It is possible that that some people do not consider a pyramid of bright yellow sulfur to be an attractive sight. But for our family, that view always evokes nostalgic smiles and wistful sighs. You see, along with heavy seaplane traffic and the striking architecture of the Vancouver Convention Centre, the miniature mountain of sulfur always signaled to our family that our boat had passed beneath the Lion’s Gate Bridge and was approaching our Coal Harbour dock, one of our favourite boating destinations (we even get into the British spelling as you can see).
This past Friday, my husband and I arrived in Vancouver by car rather than by boat, but even so we both felt our spirits lift as we caught sight of the familiar landmark across the harbour. We had come to Vancouver as the cheering squad for our daughter Miriam, who would compete in her first marathon on Sunday. Aside from the achievement of running the 26 mile course in an amazing four and a half hours despite almost constant rain, she and her teammates also raised over a million dollars for Leukemia/Lymphoma research. I was delighted that so many of you supported her efforts. Thank you.
Over the years, our family hasn’t been very typically American in our children’s sports activities. We had a few summers of T-ball and soccer day camp when the kids were younger and a basketball season or two during high school. But our lives never revolved around Little League or driving kids to and from games and practices. Our children’s physical pursuits tended to be more informal neighborhood games, individual endeavors like snow-boarding and the family passion of boating. Parental cheering squads just weren’t often needed.
One reason we weren’t into team sports was that we live in an area with only a small population of Sabbath-observing Jews. Most games were scheduled for Friday night and Saturdays, which our children learned effectively ruled out their participation. One year our son did find a basketball team that played only on weekdays. However, to his disappointment, their final championship game fell on the night of Purim, the Feast of Esther, and he went to synagogue rather than to the gym.
Last November, when Miriam decided she wanted to run a marathon and to train with the well-known Team in Training, the fund raising arm of the Leukemia/Lymphoma Society, she discovered that training was scheduled for Saturdays and Tuesday nights. At that point, had it been me, I would have shrugged and looked for a pottery course instead. But Miriam explained to the coaches that she could not attend the Saturday runs on account of Shabbat and found friends with whom she could run on Sunday instead.
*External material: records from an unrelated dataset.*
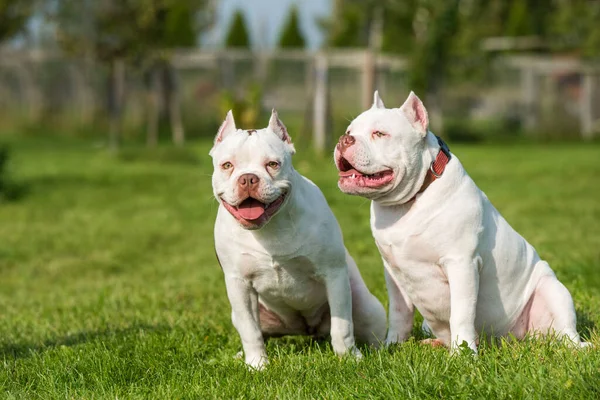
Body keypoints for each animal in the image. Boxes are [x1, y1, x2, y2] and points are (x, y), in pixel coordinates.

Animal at [211, 108, 386, 368]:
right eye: (227, 165)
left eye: (273, 164)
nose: (249, 178)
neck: (271, 228)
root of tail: (306, 329)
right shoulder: (239, 284)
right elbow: (250, 330)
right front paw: (257, 365)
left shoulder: (333, 274)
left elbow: (342, 325)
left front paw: (348, 357)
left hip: (367, 306)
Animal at [336, 91, 588, 354]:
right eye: (349, 130)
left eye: (380, 134)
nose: (344, 140)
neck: (408, 202)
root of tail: (507, 341)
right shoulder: (394, 274)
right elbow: (398, 313)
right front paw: (392, 346)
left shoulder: (461, 264)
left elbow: (461, 312)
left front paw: (463, 353)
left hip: (552, 290)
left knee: (567, 333)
That was one of the ways in which she balanced being part of the group and following her faith. Another was that on this past Saturday, while her team members spent the day before the race touring Vancouver, she and we enjoyed the Sabbath in our hotel. We lit the candles on Friday evening and spent the long sunny Saturday attending worship service, enjoying our Shabbat meals and strolling the busy harbour front to view our beloved snow-clad mountains, the seaplanes and ships, and of course the yellow sulfur stack.
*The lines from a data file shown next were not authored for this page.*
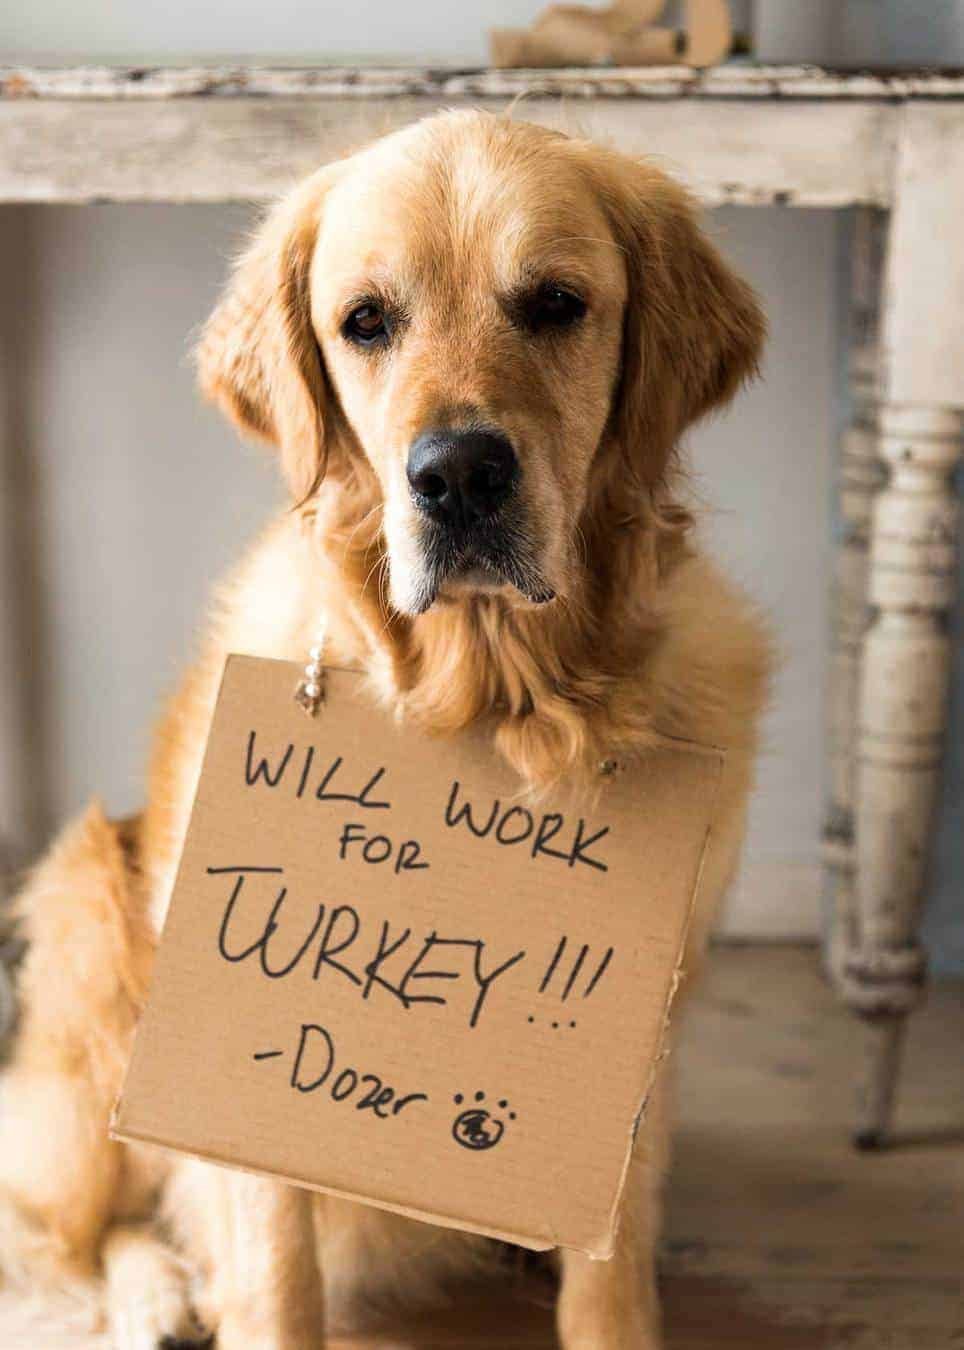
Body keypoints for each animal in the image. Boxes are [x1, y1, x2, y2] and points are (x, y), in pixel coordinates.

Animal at [0, 109, 770, 1349]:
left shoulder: (629, 1072)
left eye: (555, 302)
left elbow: (608, 1287)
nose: (456, 475)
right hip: (85, 924)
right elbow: (276, 1281)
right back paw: (161, 1295)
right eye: (365, 322)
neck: (501, 699)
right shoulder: (236, 1091)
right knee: (85, 1221)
Since the official pre-race pasta party, intended to assist carbohydrate loading, was both on the Sabbath and did not involve kosher food, we brought pasta salad from home for Miriam to eat in our room on Saturday night. With all the issues that cropped up for a religious Jewish participant, her team members were always understanding and helpful. Until Sunday night after the race was over. That was when most of the runners enjoyed a rambunctious party featuring a great deal of the alcohol they had to refrain from in the weeks leading up to the race. They were sure that beer was kosher and were puzzled by our daughter not participating.
Finishing a marathon is a great achievement; living with integrity is an even greater one. Well done, Miriam!